Convert everything from the start of the data down to the line containing "state / province: La Paz" into a Markdown table with the columns Row and Line, numbering each line and leaving out blank lines.

*** Dataset extract ***

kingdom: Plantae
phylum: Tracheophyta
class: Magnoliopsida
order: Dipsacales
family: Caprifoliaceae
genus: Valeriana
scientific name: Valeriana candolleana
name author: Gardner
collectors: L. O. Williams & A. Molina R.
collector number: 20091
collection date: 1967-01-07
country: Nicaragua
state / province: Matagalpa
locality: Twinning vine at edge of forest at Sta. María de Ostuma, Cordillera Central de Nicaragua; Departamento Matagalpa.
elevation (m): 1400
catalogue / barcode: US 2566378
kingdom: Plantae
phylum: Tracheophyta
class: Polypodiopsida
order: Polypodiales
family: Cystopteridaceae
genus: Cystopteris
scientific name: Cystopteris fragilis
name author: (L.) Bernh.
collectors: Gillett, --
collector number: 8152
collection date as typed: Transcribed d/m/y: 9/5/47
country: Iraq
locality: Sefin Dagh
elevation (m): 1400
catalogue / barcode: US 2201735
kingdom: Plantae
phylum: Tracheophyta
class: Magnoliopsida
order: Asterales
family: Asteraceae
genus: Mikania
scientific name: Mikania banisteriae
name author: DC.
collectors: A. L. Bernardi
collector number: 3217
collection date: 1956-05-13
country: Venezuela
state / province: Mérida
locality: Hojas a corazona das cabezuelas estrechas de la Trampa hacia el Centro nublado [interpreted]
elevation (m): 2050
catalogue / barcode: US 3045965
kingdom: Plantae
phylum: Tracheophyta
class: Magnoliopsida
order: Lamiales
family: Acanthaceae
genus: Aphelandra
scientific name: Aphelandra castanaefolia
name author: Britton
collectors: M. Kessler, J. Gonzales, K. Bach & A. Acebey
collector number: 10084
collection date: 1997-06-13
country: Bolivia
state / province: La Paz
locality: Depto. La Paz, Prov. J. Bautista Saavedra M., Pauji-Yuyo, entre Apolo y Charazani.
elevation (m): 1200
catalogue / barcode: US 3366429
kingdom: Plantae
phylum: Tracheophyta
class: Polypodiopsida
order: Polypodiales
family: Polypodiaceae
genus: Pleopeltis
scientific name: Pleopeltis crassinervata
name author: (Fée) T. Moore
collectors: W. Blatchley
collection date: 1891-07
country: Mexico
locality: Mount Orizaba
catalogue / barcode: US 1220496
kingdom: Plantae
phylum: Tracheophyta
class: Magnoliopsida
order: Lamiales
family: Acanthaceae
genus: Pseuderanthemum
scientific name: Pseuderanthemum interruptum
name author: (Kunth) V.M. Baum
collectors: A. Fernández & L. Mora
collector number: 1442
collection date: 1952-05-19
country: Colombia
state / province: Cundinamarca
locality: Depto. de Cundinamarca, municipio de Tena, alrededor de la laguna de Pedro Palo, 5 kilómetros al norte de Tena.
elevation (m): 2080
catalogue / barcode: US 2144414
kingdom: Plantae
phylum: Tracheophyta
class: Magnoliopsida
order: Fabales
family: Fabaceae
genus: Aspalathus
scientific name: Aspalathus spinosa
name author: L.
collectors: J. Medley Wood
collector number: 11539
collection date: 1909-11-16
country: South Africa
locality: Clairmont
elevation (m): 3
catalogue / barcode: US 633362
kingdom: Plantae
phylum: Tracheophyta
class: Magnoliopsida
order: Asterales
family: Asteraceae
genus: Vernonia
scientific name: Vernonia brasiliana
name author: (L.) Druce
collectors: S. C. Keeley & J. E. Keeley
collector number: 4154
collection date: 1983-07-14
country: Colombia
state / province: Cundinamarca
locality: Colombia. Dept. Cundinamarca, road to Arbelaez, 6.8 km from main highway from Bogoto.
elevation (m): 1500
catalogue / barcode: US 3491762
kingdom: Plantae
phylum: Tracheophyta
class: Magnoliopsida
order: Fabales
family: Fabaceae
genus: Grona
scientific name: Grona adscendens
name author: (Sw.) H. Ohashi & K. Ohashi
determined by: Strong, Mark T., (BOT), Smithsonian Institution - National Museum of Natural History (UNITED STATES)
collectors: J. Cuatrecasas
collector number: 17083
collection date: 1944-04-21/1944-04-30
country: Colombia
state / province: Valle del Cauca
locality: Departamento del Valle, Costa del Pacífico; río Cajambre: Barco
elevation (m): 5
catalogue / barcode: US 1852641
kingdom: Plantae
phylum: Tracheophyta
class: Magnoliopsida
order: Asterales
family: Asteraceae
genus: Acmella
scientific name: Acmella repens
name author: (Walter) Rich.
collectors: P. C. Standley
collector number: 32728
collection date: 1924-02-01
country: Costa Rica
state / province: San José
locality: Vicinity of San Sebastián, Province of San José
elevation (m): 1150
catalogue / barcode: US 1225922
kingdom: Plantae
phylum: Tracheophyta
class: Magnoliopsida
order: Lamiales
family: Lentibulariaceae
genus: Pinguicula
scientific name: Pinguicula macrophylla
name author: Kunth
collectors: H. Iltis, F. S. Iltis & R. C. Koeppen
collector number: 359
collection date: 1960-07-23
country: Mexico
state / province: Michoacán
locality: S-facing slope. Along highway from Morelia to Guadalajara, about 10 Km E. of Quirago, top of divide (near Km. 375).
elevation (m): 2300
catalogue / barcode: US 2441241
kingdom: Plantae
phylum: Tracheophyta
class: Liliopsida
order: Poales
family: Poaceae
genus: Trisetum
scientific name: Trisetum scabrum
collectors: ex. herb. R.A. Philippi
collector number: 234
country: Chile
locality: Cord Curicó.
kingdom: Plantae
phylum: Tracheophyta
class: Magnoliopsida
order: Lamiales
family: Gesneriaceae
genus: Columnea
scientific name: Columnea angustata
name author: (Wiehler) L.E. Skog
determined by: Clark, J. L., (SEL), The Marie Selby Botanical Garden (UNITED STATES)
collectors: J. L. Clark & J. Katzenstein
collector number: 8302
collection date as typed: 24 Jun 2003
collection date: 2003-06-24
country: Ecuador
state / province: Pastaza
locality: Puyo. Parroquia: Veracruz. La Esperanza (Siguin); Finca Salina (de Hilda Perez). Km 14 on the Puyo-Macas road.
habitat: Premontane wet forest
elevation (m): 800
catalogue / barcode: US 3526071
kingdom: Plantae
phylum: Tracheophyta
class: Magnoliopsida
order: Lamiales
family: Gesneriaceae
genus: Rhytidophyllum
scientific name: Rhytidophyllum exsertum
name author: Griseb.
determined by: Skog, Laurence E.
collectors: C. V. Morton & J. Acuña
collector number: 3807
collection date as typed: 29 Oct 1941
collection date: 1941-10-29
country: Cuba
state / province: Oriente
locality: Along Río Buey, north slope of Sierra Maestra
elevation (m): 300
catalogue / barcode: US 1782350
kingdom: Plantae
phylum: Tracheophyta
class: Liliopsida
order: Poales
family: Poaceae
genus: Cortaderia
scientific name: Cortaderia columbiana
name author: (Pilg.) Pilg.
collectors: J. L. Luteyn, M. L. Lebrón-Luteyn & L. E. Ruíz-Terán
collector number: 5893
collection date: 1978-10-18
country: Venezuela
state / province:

***

Output of the task:
| Row | Line |
|---|---|
| 1 | kingdom: Plantae |
| 2 | phylum: Tracheophyta |
| 3 | class: Magnoliopsida |
| 4 | order: Dipsacales |
| 5 | family: Caprifoliaceae |
| 6 | genus: Valeriana |
| 7 | scientific name: Valeriana candolleana |
| 8 | name author: Gardner |
| 9 | collectors: L. O. Williams & A. Molina R. |
| 10 | collector number: 20091 |
| 11 | collection date: 1967-01-07 |
| 12 | country: Nicaragua |
| 13 | state / province: Matagalpa |
| 14 | locality: Twinning vine at edge of forest at Sta. María de Ostuma, Cordillera Central de Nicaragua; Departamento Matagalpa. |
| 15 | elevation (m): 1400 |
| 16 | catalogue / barcode: US 2566378 |
| 17 | kingdom: Plantae |
| 18 | phylum: Tracheophyta |
| 19 | class: Polypodiopsida |
| 20 | order: Polypodiales |
| 21 | family: Cystopteridaceae |
| 22 | genus: Cystopteris |
| 23 | scientific name: Cystopteris fragilis |
| 24 | name author: (L.) Bernh. |
| 25 | collectors: Gillett, -- |
| 26 | collector number: 8152 |
| 27 | collection date as typed: Transcribed d/m/y: 9/5/47 |
| 28 | country: Iraq |
| 29 | locality: Sefin Dagh |
| 30 | elevation (m): 1400 |
| 31 | catalogue / barcode: US 2201735 |
| 32 | kingdom: Plantae |
| 33 | phylum: Tracheophyta |
| 34 | class: Magnoliopsida |
| 35 | order: Asterales |
| 36 | family: Asteraceae |
| 37 | genus: Mikania |
| 38 | scientific name: Mikania banisteriae |
| 39 | name author: DC. |
| 40 | collectors: A. L. Bernardi |
| 41 | collector number: 3217 |
| 42 | collection date: 1956-05-13 |
| 43 | country: Venezuela |
| 44 | state / province: Mérida |
| 45 | locality: Hojas a corazona das cabezuelas estrechas de la Trampa hacia el Centro nublado [interpreted] |
| 46 | elevation (m): 2050 |
| 47 | catalogue / barcode: US 3045965 |
| 48 | kingdom: Plantae |
| 49 | phylum: Tracheophyta |
| 50 | class: Magnoliopsida |
| 51 | order: Lamiales |
| 52 | family: Acanthaceae |
| 53 | genus: Aphelandra |
| 54 | scientific name: Aphelandra castanaefolia |
| 55 | name author: Britton |
| 56 | collectors: M. Kessler, J. Gonzales, K. Bach & A. Acebey |
| 57 | collector number: 10084 |
| 58 | collection date: 1997-06-13 |
| 59 | country: Bolivia |
| 60 | state / province: La Paz |